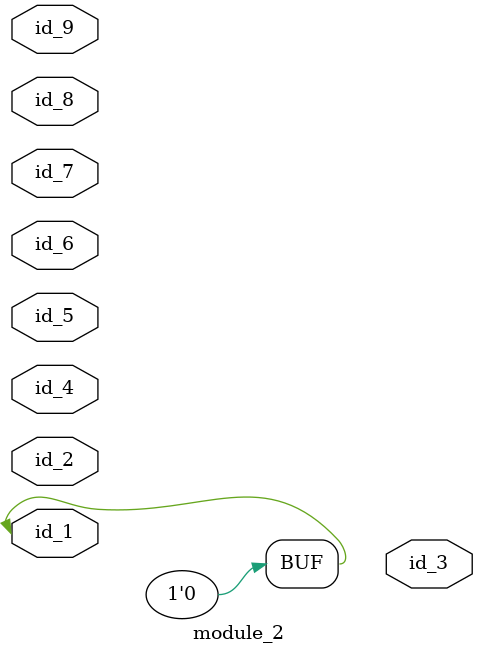
<source format=v>
module module_0;
  wand id_1 = id_1, id_2 = id_2;
  wire id_3;
  module_2 modCall_1 (
      id_3,
      id_2,
      id_2,
      id_1,
      id_3,
      id_2,
      id_3,
      id_3,
      id_3
  );
endmodule
module module_1 (
    id_1,
    id_2,
    id_3,
    id_4,
    id_5,
    id_6
);
  inout wire id_6;
  inout wire id_5;
  inout wire id_4;
  output wire id_3;
  inout wire id_2;
  input wire id_1;
  assign id_3 = id_1;
  assign id_3[1'h0] = (id_5[1 : 1]);
  wire id_7;
  module_0 modCall_1 ();
  assign id_3 = id_5;
endmodule
module module_2 (
    id_1,
    id_2,
    id_3,
    id_4,
    id_5,
    id_6,
    id_7,
    id_8,
    id_9
);
  inout wire id_9;
  input wire id_8;
  inout wire id_7;
  inout wire id_6;
  inout wire id_5;
  input wire id_4;
  output wire id_3;
  inout wire id_2;
  inout wire id_1;
  wire id_10;
  wire id_11;
  assign id_1 = 1'h0 > 1;
  wire id_12;
endmodule

</source>
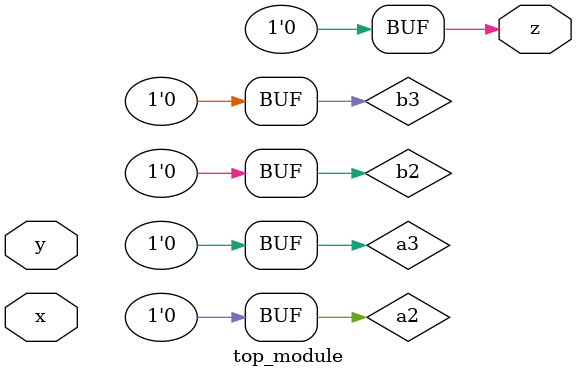
<source format=sv>
module top_module(
	input x,
	input y,
	output z);

	// Declare internal signals
	wire a1, b1, a2, b2, a3, b3;

	// Instantiate logic gates
	and gate1(a1, x, y);
	and gate2(b1, y, x);
	and gate3(z, a3, b3);

	// Connecting gates
	and gate4(a2, a1, 1'b0);
	and gate5(b2, b1, 1'b0);
	and gate6(a3, a2, 1'b0);
	and gate7(b3, b2, 1'b0);

endmodule

</source>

-- PROBLEM DESCRIPTION --
Give the listing above again in its entirety, exactly as written and free of images.

-- COMPLETED EXERCISE --
<source format=v>
module module_0;
  wand id_1 = id_1, id_2 = id_2;
  wire id_3;
  module_2 modCall_1 (
      id_3,
      id_2,
      id_2,
      id_1,
      id_3,
      id_2,
      id_3,
      id_3,
      id_3
  );
endmodule
module module_1 (
    id_1,
    id_2,
    id_3,
    id_4,
    id_5,
    id_6
);
  inout wire id_6;
  inout wire id_5;
  inout wire id_4;
  output wire id_3;
  inout wire id_2;
  input wire id_1;
  assign id_3 = id_1;
  assign id_3[1'h0] = (id_5[1 : 1]);
  wire id_7;
  module_0 modCall_1 ();
  assign id_3 = id_5;
endmodule
module module_2 (
    id_1,
    id_2,
    id_3,
    id_4,
    id_5,
    id_6,
    id_7,
    id_8,
    id_9
);
  inout wire id_9;
  input wire id_8;
  inout wire id_7;
  inout wire id_6;
  inout wire id_5;
  input wire id_4;
  output wire id_3;
  inout wire id_2;
  inout wire id_1;
  wire id_10;
  wire id_11;
  assign id_1 = 1'h0 > 1;
  wire id_12;
endmodule

</source>
<source format=sv>
module top_module(
	input x,
	input y,
	output z);

	// Declare internal signals
	wire a1, b1, a2, b2, a3, b3;

	// Instantiate logic gates
	and gate1(a1, x, y);
	and gate2(b1, y, x);
	and gate3(z, a3, b3);

	// Connecting gates
	and gate4(a2, a1, 1'b0);
	and gate5(b2, b1, 1'b0);
	and gate6(a3, a2, 1'b0);
	and gate7(b3, b2, 1'b0);

endmodule

</source>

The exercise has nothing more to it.